*Travail demandé*. Pouvez-vous recopier à l'identique, dans l'extrait ci-dessous, le passage qui va de « Belin-Béliet (Gironde), reportage » jusqu'à « siècle et demi. » ?

*Extrait*.
● ● ● ● ● ● ●

En Gironde, les incendies de 2022 ont ravagé la monoculture de pins maritimes. Ce bouleversement a permis le retour d’un oiseau patrimonial, le courlis cendré. Sa présence remet en question la gestion forestière du territoire.
Par Nicolas BEUBLET et Timothée BUISSON (photographies).
Belin-Béliet (Gironde), reportage
C’est encore l’aube. Des repousses de fougères s’étirent sur les bords d’une interminable piste blanche. Pour les habitués du massif forestier, le regard porte inhabituellement loin dans ces landes désormais rases, jonchées des troncs calcinés des pins maritimes. Les témoins des incendies de 2022, qui ont ravagé 32 000 hectares du massif.
L’éclaircissement du paysage fait le bonheur du courlis cendré. Un oiseau échassier au long bec, qui vit dans les zones humides et maritimes, parfois jusqu’à 30 ans. Sur le plateau landais, cette espèce patrimoniale s’est raréfiée en même temps que son habitat, draîné et recouvert de pins il y a plus d’un siècle et demi.

● ● ● ● ● ● ●

*Bloc de données*.

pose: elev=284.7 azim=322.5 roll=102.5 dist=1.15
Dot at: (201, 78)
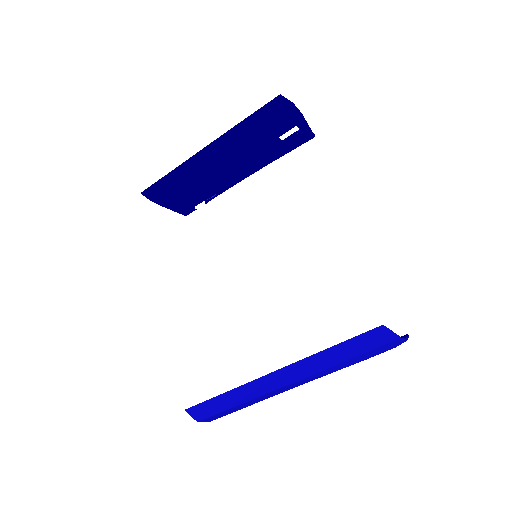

● ● ● ● ● ● ●

*Corrigé proposé*.
Belin-Béliet (Gironde), reportage
C’est encore l’aube. Des repousses de fougères s’étirent sur les bords d’une interminable piste blanche. Pour les habitués du massif forestier, le regard porte inhabituellement loin dans ces landes désormais rases, jonchées des troncs calcinés des pins maritimes. Les témoins des incendies de 2022, qui ont ravagé 32 000 hectares du massif.
L’éclaircissement du paysage fait le bonheur du courlis cendré. Un oiseau échassier au long bec, qui vit dans les zones humides et maritimes, parfois jusqu’à 30 ans. Sur le plateau landais, cette espèce patrimoniale s’est raréfiée en même temps que son habitat, draîné et recouvert de pins il y a plus d’un siècle et demi.